Retailer Comet comes crashing down to Earth as it shuts up shop
As Comet last night closed its doors for the final time in its 79-year history, recriminations over the latest high street collapse were well under way.
The failure of Britain’s second largest specialist electrical goods chain at what should be its busiest time of the year has left a string of victims in its wake – from the near-7,000 employees who have lost their jobs to the unpaid suppliers, landlords owed rent and customers with unfulfilled orders or worthless gift vouchers. Unsecured creditors are owed more than £230 million (€283 million) and have little prospect of recovering their cash.
Despite receiving more than 100 expressions of interest for all or parts of the business, administrators were unable to find a suitable buyer. The website and brand name may yet find a taker, but any deal will be at a knockdown price.
Shoppers flocked to Comet yesterday in an unsentimental search for bargains, reminiscent of the record trading enjoyed by Woolworths in its final weeks. Queues of shoppers formed outside some Comet stores but those hoping to bag an iPad or wide screen TV were disappointed: uneasy suppliers started restricting stock to the chain months ago amid fears they would not be paid, and there were few real bargains in the final hours.
Among the biggest losers in the Comet collapse, the highest-profile retail failure since Woolworths shut up shop in 2008, is the taxpayer.
Such is the state of the company’s finances, it is unable to foot a redundancy bill estimated at about £23 million, leaving the government’s redundancy payments service to pick up the tab. On top of that, Comet owes about £26 million in taxes that Her Majesty’s Revenue Customs will now be unable to collect.
It is a different story for secured creditors, principally Comet’s private equity owner, OpCapita, the self-styled turnaround specialist that took control of the loss-making company last February with a promise it would keep the business open for 18 months. The key to OpCapita’s status as a secured creditor is the way in which the purchase of Comet, for a nominal £1, was structured via a secured loan.
Run by former investment banker Henry Jackson, OpCapita also received a £50 million dowry when it bought Comet and is set to pocket the £50 million or so raised from the sale of the retailer’s stock in recent weeks.

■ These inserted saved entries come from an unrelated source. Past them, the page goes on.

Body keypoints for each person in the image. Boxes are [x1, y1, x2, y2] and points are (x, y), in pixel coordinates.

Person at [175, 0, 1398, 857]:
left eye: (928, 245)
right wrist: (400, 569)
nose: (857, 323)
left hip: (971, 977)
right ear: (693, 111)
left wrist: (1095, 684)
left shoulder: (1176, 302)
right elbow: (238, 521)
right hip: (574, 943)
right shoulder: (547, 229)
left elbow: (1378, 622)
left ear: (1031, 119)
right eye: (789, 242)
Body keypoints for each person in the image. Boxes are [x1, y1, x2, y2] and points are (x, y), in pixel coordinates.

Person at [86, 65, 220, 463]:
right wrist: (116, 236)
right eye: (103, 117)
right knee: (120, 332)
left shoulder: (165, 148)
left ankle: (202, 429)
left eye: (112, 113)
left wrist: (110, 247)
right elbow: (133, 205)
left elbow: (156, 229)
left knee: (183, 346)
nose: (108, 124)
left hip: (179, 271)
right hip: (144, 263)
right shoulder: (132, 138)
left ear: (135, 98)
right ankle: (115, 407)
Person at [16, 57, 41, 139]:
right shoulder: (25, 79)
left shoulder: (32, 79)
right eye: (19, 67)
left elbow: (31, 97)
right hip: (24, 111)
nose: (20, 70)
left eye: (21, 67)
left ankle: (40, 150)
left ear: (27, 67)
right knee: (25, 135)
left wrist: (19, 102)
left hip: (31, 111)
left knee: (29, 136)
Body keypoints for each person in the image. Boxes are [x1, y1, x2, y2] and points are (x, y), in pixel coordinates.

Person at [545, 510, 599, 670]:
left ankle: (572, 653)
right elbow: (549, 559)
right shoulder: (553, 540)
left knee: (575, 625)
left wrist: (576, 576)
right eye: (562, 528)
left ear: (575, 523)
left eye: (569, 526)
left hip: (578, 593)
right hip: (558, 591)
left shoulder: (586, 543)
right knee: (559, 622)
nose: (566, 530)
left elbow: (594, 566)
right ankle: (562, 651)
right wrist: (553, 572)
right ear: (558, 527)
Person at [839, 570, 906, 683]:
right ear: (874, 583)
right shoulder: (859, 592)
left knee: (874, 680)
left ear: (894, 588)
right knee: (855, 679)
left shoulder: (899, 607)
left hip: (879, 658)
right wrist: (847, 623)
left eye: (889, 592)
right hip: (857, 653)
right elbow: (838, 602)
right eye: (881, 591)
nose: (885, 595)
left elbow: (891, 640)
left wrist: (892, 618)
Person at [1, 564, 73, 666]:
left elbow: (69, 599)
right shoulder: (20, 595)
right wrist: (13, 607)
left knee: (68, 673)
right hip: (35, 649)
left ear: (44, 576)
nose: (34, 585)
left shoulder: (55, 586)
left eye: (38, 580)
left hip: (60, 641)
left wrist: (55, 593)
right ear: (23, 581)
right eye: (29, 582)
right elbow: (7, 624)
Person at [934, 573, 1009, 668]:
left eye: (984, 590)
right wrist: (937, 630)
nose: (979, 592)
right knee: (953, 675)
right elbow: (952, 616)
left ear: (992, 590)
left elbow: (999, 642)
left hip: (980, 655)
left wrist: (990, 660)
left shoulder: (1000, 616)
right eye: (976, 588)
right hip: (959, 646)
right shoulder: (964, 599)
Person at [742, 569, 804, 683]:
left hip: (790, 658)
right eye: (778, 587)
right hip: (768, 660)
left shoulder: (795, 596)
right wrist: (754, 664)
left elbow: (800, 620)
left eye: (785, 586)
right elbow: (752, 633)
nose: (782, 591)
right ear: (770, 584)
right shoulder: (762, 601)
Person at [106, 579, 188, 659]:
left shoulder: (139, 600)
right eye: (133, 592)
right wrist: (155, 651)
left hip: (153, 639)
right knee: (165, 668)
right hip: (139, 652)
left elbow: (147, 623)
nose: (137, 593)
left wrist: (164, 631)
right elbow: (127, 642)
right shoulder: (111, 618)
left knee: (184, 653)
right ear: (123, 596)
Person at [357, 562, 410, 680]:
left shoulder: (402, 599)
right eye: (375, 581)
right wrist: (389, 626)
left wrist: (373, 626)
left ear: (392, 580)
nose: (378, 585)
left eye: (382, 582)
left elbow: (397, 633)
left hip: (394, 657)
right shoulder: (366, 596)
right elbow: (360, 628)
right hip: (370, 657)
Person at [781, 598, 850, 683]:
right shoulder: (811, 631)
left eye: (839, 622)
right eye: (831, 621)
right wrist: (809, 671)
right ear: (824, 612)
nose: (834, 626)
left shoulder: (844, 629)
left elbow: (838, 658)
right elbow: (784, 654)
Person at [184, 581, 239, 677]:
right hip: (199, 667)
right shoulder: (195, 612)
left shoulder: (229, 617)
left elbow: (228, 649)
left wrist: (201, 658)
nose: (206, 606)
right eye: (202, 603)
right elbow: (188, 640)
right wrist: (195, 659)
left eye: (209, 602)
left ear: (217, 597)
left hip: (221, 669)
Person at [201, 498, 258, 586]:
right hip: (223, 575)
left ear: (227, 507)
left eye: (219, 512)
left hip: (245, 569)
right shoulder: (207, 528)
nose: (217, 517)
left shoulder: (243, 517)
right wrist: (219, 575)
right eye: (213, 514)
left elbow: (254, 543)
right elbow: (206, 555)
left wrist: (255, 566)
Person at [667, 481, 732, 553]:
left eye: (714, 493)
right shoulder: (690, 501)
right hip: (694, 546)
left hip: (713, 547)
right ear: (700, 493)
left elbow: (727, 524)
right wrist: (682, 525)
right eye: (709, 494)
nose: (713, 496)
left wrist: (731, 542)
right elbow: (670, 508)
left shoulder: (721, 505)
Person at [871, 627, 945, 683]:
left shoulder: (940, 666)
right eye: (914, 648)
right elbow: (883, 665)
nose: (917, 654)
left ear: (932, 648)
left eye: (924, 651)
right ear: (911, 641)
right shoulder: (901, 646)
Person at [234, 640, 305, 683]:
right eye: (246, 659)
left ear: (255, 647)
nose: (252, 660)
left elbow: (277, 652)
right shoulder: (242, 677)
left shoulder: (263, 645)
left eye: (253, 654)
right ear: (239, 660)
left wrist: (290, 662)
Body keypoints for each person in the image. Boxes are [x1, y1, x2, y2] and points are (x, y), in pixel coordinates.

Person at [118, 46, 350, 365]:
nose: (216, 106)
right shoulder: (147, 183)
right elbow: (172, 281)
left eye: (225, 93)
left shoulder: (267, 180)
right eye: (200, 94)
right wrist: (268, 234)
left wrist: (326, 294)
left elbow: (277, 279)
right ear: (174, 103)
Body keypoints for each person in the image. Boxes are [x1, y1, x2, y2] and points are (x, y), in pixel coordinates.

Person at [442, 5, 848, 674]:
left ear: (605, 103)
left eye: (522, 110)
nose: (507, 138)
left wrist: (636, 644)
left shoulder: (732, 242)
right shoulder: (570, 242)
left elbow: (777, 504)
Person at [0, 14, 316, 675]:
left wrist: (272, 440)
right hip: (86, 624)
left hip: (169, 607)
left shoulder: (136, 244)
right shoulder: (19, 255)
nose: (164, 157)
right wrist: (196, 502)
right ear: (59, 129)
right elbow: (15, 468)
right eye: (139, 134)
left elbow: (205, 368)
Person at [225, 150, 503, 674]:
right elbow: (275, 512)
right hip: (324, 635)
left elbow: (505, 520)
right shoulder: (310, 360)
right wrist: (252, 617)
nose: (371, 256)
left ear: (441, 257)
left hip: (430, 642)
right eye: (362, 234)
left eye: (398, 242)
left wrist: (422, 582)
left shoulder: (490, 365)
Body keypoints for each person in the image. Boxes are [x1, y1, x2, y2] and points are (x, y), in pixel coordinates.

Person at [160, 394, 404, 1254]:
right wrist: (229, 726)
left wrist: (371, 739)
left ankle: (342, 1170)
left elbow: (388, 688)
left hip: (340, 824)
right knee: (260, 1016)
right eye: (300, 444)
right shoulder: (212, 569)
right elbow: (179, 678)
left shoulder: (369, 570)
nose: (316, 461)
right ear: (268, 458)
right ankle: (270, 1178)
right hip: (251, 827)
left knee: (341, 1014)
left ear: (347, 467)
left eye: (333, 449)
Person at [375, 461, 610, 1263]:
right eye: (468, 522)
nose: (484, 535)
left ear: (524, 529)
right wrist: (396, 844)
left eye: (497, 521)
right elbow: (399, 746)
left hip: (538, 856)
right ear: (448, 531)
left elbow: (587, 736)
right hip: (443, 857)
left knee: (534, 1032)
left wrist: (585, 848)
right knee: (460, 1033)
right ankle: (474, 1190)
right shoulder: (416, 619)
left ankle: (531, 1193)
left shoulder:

The administrator, Deloitte, puts the total amount owed to OpCapita at £145 million, which means that, although it is still out of pocket, its rate of recovery is far more favourable than for the unsecured creditors, who have been warned they stand to recover less than 1 per cent of the money owed.
It has also emerged that the restructuring firm and its backers charged the ailing Comet little short of £13 million in financing and monitoring fees over the past nine months, which seems an extraordinary figure for a business that was trading heavily in the red.
Little wonder, then, that British business secretary Vince Cable has launched an inquiry into the Comet collapse, to be carried out by the Insolvency Service. Investigators will examine the full circumstances surrounding the company’s failure and, depending on their findings, could recommend further action.
The department for business also said it was reviewing the insolvency regulatory framework, to see if “it remains fit for purpose”. There is no suggestion of any wrongdoing in the Comet deal, but it is true that OpCapita placed itself at the head of the queue for cash in the event of a collapse.
It leaves a bitter taste for the thousands of Comet staff facing a future without jobs.
The roll call of retailers to have collapsed this year is lengthy, from fashion chain Peacocks to sports retailer JJB, Game Group and Past Times.
Further retail casualties are expected, the biggest of which could well be HMV. The retailer, which employs about 5,000 and has about 230 stores, warned last week that its sales were still falling and it expected to breach its banking covenants in the new year.